- _Exercise instructions_
Your answer is the lines from the one that has "[307,121,324,130] to: ->" through the last line of the records below, retyped exactly and alone.

######

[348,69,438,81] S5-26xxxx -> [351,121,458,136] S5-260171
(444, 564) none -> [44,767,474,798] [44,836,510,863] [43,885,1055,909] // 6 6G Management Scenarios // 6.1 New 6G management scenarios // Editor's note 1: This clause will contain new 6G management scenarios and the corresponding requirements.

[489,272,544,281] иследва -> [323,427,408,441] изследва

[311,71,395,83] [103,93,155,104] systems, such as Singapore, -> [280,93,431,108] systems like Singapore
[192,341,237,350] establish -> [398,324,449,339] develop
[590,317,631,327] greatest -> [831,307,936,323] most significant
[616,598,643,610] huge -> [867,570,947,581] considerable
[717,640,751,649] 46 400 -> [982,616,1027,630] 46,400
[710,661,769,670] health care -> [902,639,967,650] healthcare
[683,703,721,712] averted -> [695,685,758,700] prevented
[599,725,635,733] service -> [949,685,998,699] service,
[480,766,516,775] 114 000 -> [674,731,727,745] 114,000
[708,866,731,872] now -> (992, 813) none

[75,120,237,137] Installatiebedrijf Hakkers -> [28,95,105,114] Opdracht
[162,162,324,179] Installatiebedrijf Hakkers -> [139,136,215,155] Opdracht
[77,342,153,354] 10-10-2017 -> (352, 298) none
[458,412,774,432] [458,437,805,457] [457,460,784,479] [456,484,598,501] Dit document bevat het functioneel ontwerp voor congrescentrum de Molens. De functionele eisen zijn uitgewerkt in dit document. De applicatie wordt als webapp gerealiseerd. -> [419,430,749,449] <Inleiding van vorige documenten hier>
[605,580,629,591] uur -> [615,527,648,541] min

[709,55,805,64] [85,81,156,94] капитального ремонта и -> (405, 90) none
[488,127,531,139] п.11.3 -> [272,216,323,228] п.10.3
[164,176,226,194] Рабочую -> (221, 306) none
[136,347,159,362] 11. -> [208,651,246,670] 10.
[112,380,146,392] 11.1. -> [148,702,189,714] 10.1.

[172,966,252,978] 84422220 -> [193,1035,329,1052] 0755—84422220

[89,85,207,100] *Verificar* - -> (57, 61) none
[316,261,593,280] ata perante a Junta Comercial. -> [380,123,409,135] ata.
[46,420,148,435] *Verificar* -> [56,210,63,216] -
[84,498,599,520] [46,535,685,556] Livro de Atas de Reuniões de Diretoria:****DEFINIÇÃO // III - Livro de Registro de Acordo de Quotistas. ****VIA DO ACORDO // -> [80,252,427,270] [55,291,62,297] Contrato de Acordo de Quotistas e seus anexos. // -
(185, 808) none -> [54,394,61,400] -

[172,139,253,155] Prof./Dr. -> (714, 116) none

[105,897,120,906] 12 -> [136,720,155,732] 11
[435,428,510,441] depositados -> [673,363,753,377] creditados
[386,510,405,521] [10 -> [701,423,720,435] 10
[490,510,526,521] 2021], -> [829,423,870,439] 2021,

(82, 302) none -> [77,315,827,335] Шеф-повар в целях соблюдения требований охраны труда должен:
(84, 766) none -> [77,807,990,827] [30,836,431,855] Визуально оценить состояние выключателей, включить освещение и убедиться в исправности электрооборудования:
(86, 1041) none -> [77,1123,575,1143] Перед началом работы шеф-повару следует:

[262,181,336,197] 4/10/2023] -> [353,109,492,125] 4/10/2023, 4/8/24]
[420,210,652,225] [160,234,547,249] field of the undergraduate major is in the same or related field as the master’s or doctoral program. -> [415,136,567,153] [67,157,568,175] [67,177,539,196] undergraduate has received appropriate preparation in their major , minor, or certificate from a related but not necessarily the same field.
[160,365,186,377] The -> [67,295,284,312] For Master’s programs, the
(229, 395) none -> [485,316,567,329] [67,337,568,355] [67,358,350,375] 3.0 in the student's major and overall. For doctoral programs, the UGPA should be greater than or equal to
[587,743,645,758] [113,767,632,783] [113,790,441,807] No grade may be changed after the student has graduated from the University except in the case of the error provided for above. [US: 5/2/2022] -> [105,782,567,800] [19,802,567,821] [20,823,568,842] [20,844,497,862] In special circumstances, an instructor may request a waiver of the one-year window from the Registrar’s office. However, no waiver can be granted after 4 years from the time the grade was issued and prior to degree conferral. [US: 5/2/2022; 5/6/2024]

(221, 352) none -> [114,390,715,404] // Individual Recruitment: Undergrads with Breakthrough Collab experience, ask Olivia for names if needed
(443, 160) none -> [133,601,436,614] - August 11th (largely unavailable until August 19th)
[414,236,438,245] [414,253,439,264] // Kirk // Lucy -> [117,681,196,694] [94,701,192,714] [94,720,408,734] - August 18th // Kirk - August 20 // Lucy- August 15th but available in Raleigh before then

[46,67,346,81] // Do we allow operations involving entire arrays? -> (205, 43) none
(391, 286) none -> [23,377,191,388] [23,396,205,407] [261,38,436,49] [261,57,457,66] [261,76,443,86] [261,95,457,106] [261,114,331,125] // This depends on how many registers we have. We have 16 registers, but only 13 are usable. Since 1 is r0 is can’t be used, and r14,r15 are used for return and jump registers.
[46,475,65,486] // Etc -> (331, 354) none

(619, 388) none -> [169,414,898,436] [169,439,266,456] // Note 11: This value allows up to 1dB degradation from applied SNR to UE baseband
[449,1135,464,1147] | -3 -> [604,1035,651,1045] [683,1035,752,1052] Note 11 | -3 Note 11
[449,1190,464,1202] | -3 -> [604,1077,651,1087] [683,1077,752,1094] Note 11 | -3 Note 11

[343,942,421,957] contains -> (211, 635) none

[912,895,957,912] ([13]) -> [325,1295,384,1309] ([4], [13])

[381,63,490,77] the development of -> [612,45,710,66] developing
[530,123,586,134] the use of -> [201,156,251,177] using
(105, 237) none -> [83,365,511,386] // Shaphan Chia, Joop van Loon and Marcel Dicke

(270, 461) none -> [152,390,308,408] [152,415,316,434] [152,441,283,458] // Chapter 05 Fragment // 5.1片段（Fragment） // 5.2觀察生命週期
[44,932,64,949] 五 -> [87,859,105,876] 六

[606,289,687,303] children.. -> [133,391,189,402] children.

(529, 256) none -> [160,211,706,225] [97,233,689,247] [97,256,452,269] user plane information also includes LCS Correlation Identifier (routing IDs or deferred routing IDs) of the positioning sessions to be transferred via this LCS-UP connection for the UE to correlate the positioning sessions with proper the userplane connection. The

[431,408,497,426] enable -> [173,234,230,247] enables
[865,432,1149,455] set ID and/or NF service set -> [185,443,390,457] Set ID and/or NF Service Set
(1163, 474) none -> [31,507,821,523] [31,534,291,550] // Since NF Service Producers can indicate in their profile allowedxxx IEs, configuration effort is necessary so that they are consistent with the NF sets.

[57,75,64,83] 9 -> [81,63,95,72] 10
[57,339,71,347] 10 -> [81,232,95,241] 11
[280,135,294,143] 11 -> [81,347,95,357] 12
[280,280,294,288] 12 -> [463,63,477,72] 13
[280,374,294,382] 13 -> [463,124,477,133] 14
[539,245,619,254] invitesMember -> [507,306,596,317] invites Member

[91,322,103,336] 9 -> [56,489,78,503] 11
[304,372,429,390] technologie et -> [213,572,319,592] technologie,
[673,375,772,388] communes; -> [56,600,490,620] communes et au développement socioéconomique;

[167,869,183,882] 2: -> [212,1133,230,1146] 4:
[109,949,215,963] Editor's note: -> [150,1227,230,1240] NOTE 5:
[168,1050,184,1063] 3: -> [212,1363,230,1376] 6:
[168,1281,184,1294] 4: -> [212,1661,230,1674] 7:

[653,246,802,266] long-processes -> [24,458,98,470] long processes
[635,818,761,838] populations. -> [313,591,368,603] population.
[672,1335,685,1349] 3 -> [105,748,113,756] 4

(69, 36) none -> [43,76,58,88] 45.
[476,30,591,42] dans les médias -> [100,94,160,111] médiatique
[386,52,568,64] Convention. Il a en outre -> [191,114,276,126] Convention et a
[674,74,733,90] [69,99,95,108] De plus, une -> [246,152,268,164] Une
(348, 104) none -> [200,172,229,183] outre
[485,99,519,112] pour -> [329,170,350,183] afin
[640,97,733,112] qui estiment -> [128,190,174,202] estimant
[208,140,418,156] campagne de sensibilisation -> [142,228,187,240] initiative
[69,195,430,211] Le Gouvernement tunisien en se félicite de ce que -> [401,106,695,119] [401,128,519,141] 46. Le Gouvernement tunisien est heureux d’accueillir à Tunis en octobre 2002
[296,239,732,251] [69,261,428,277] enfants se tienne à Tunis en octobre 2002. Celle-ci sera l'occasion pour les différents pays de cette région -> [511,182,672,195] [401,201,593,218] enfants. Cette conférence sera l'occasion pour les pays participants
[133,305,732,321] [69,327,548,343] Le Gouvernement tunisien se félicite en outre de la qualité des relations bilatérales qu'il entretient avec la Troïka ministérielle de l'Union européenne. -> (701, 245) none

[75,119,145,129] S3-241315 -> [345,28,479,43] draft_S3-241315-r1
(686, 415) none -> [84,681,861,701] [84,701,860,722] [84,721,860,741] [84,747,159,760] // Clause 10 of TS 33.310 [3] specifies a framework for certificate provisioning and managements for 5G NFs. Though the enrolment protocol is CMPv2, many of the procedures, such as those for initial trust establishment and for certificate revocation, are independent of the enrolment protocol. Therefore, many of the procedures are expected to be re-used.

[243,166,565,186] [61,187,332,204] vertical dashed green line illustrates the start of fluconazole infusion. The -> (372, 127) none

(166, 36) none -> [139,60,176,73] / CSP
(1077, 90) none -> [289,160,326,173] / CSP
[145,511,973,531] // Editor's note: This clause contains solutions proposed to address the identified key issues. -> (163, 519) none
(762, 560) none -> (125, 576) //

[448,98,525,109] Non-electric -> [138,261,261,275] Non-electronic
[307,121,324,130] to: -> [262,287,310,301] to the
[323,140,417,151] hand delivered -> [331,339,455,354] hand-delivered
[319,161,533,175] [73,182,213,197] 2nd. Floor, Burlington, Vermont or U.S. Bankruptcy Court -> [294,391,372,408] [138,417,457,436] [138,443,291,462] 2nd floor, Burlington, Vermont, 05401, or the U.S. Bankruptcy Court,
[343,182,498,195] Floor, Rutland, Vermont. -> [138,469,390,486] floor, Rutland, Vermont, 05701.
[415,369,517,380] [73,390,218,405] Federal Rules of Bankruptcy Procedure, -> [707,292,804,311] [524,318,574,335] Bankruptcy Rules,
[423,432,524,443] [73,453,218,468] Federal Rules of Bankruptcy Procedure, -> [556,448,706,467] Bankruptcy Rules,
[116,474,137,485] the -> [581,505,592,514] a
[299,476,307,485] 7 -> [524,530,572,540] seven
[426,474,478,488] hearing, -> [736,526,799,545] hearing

######

- _Exercise solution_
[307,121,324,130] to: -> [262,287,310,301] to the
[323,140,417,151] hand delivered -> [331,339,455,354] hand-delivered
[319,161,533,175] [73,182,213,197] 2nd. Floor, Burlington, Vermont or U.S. Bankruptcy Court -> [294,391,372,408] [138,417,457,436] [138,443,291,462] 2nd floor, Burlington, Vermont, 05401, or the U.S. Bankruptcy Court,
[343,182,498,195] Floor, Rutland, Vermont. -> [138,469,390,486] floor, Rutland, Vermont, 05701.
[415,369,517,380] [73,390,218,405] Federal Rules of Bankruptcy Procedure, -> [707,292,804,311] [524,318,574,335] Bankruptcy Rules,
[423,432,524,443] [73,453,218,468] Federal Rules of Bankruptcy Procedure, -> [556,448,706,467] Bankruptcy Rules,
[116,474,137,485] the -> [581,505,592,514] a
[299,476,307,485] 7 -> [524,530,572,540] seven
[426,474,478,488] hearing, -> [736,526,799,545] hearing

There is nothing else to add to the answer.